Defendants further assign as error that the court instructed the jury that in order to show contributory negligence on plaintiff’s part, the burden of proof was on defendants to prove by the greater weight of the evidence that plaintiff was negligent, and such negligence was the proximate cause of his injuries. Defendants also assign as error that the court in attempting to apply the law to the facts charged: “and if you should find that such negligence on the part of the plaintiff was the proximate cause of the collision and controversy, as defendants alleged, then you would answer the second issue yes.” At several other places in the charge in the same connection the court used the words “the proximate cause.” This was placing too heavy a burden on defendants because the negligence, if any, of plaintiff to bar recovery need not be the sole proximate cause of his injury; it suffices, if it contributed to his injury as a proximate cause, or one of them. Tew *277 v. Runnels, 249 N.C. 1, 105 S.E. 2d 108; Blevins v. France, 244 N.C. 334, 93 S.E. 2d 549; Tyson v. Ford, 228 N.C. 778, 47 S. E. 2d 251. The fact that the court elsewhere in its charge on contributory negligence several times used the words “a proximate cause” cannot be held to have cured the repeated use of the words “the proximate cause,” because under such circumstances the jury could not possibly have known which was correct.
Plaintiff alleges in his complaint that his truck after the collision “was almost immediately engulfed in a ñame of burning gas.” And then “the plaintiff Rodgers, as the truck was engulfed in flame and while he was endeavoring to prevent a catastrophic explosion of Propane gas, was severely and painfully burned.” That does not strictly conform to his proof, which is that immediately after the collision there was Are under the meter box, and no fire at the rear of the truck. He has no allegation as to why he went to the rear of the truck.
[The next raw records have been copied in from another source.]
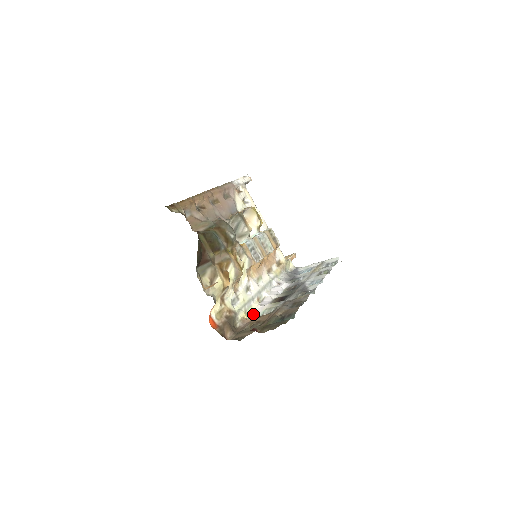
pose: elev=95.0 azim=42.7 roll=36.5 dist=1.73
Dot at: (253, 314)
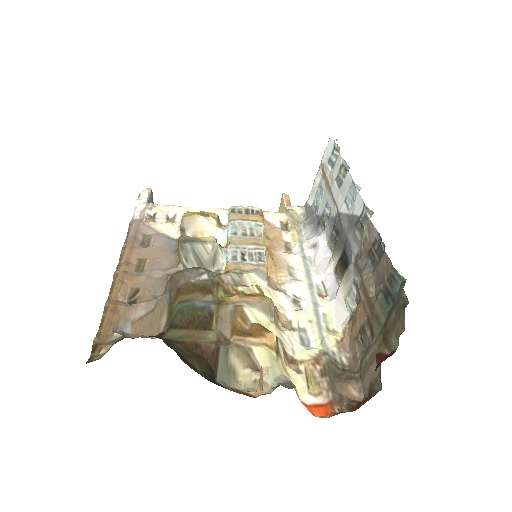
Dot at: (340, 322)
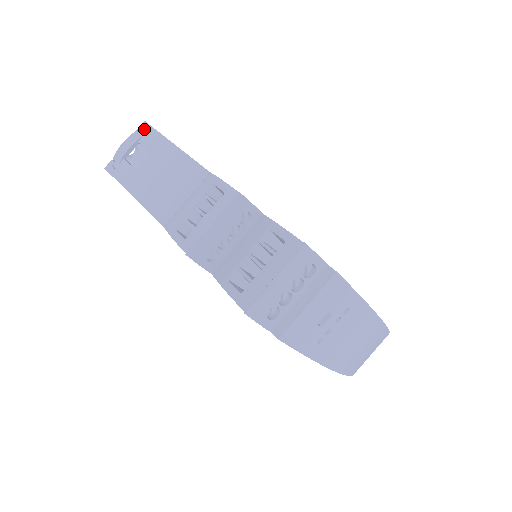
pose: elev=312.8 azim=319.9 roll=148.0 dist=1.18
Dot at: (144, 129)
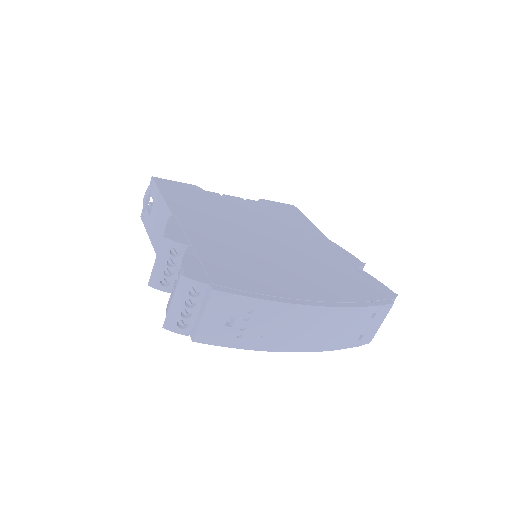
Dot at: (152, 183)
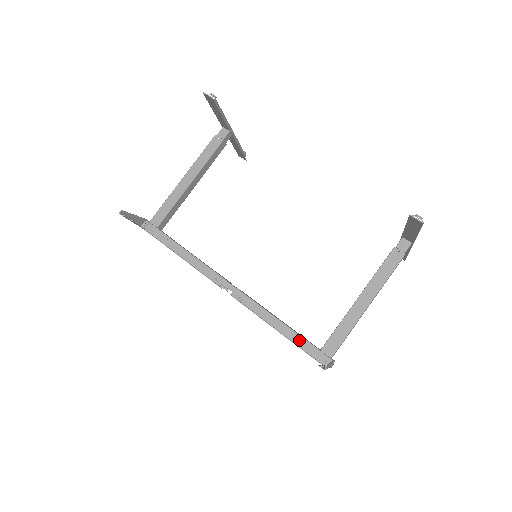
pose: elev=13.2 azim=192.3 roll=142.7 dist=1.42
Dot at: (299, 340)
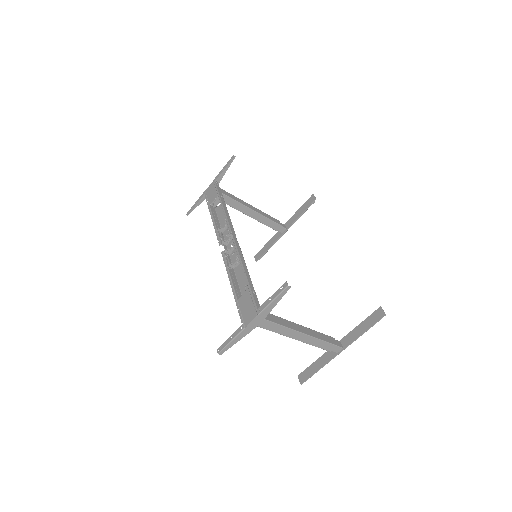
Dot at: (253, 290)
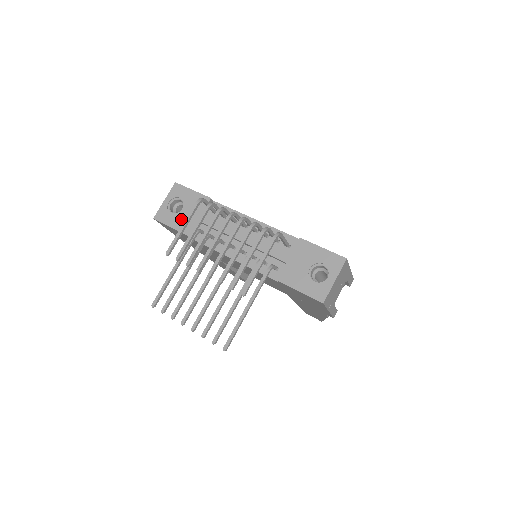
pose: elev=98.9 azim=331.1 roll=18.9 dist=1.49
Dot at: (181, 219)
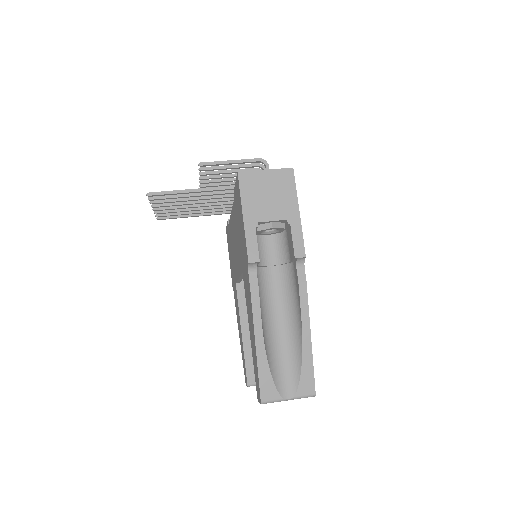
Dot at: occluded
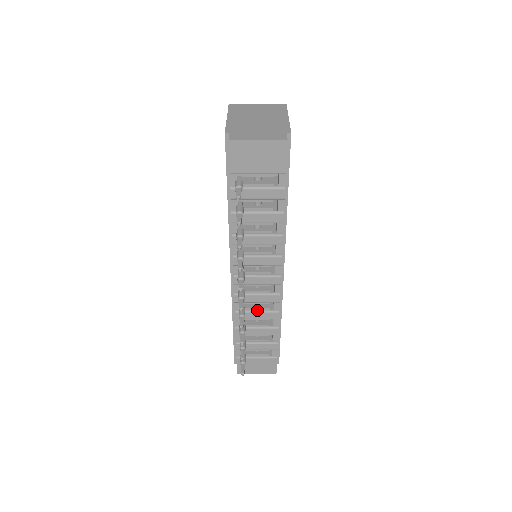
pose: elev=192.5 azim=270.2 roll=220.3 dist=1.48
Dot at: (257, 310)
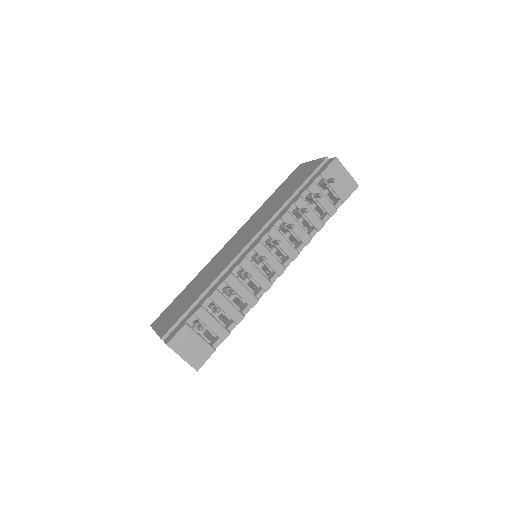
Dot at: (246, 286)
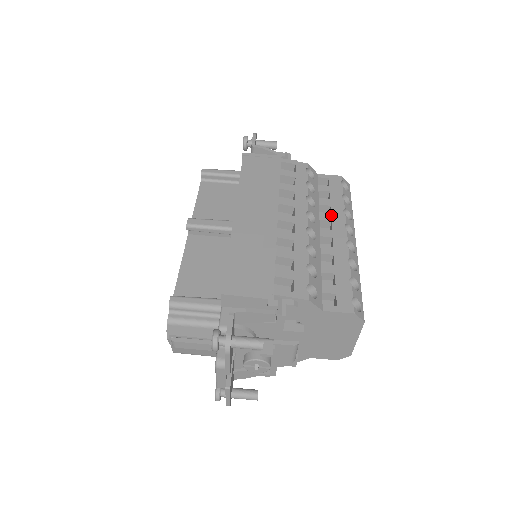
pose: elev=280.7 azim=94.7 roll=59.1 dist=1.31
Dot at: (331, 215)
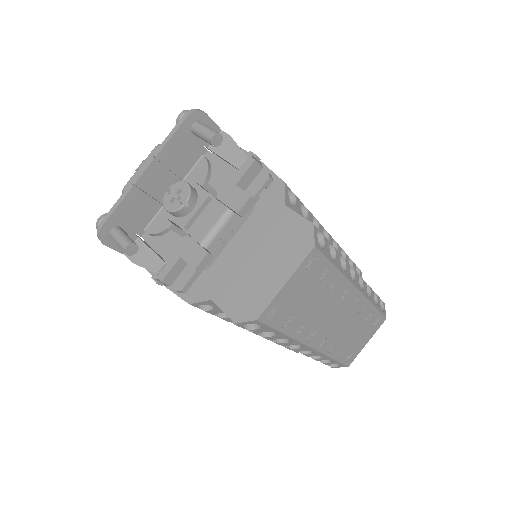
Dot at: occluded
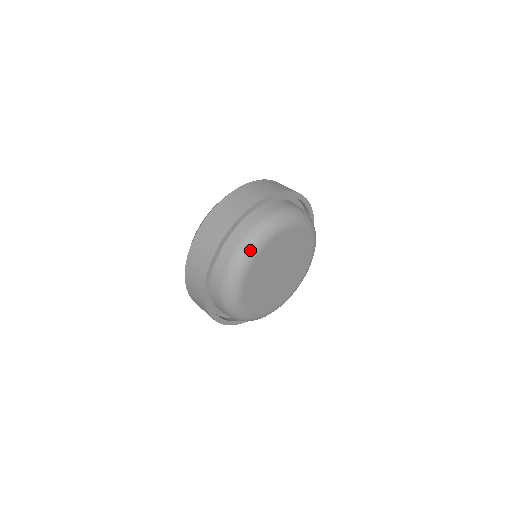
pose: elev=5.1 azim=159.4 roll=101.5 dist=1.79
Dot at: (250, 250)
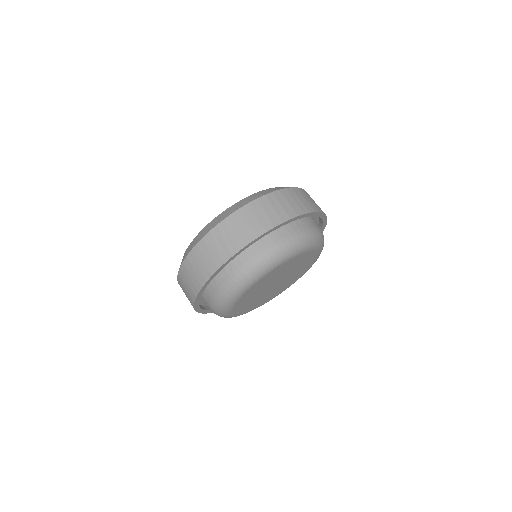
Dot at: (247, 280)
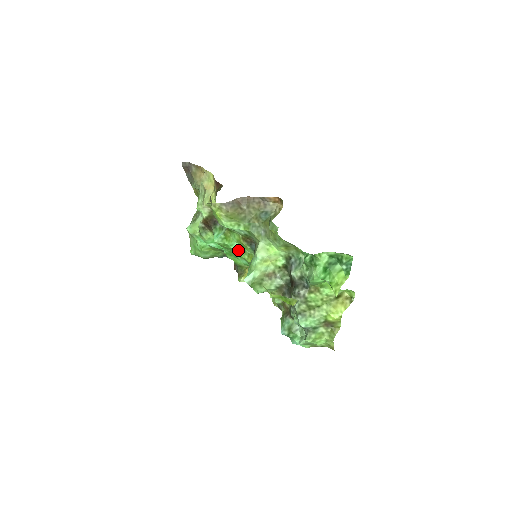
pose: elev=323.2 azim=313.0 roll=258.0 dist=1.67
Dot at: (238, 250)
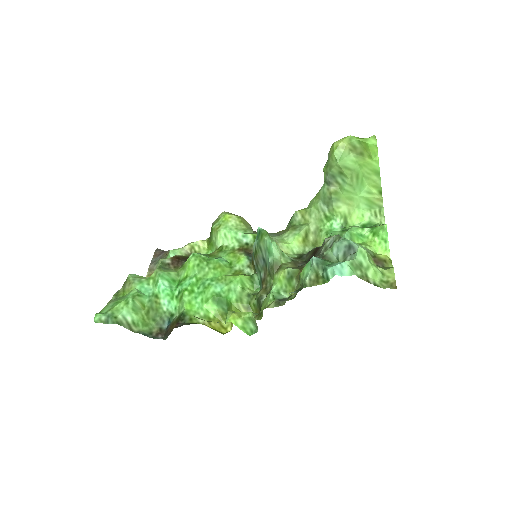
Dot at: (223, 265)
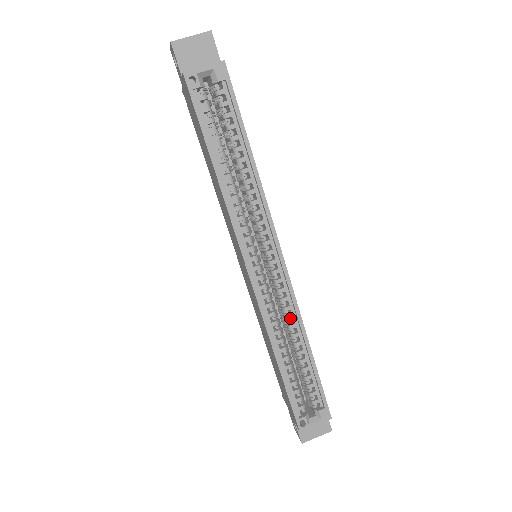
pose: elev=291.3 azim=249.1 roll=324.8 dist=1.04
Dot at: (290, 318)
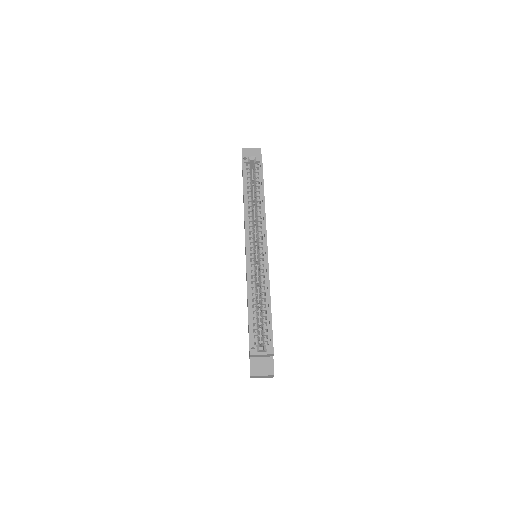
Dot at: (263, 280)
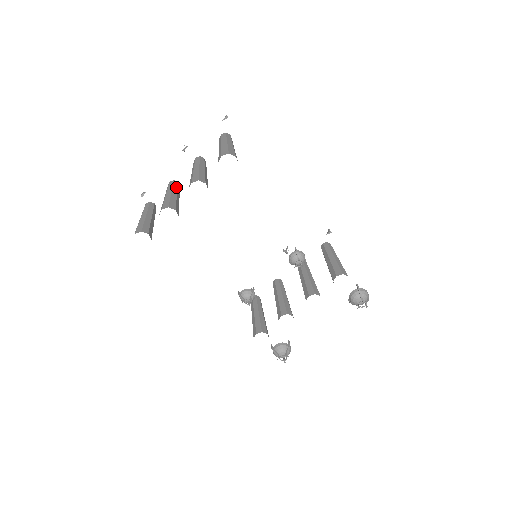
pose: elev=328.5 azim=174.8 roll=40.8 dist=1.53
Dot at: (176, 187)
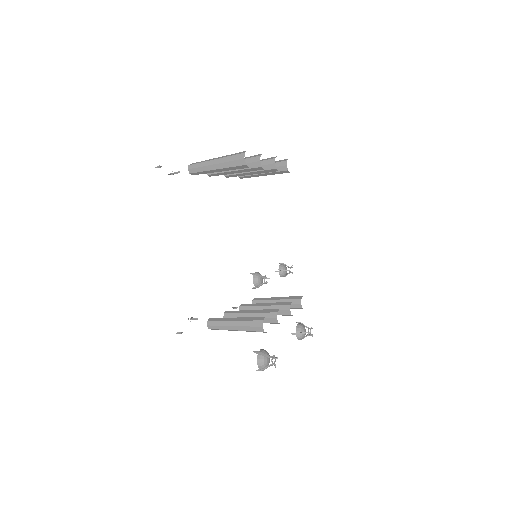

Whether this is a material variance between allegata and probata is a question not without difficulty. However, defendants on this appeal have not argued the question, and the variance has apparently not misled them. We do not deem it proper to nonsuit the case for variance sua sponte, particularly when defendants raise no question in respect to it. Doubtless, in the lower court the complaint will be amended to avoid a variance. As to variance see Strong’s N. C. Index, Vol. 4, Trial, sec. 26, Nonsuit for Variance, for a clear statement of the applicable law.
For error in the charge defendants are entitled to a new trial, and it is so ordered.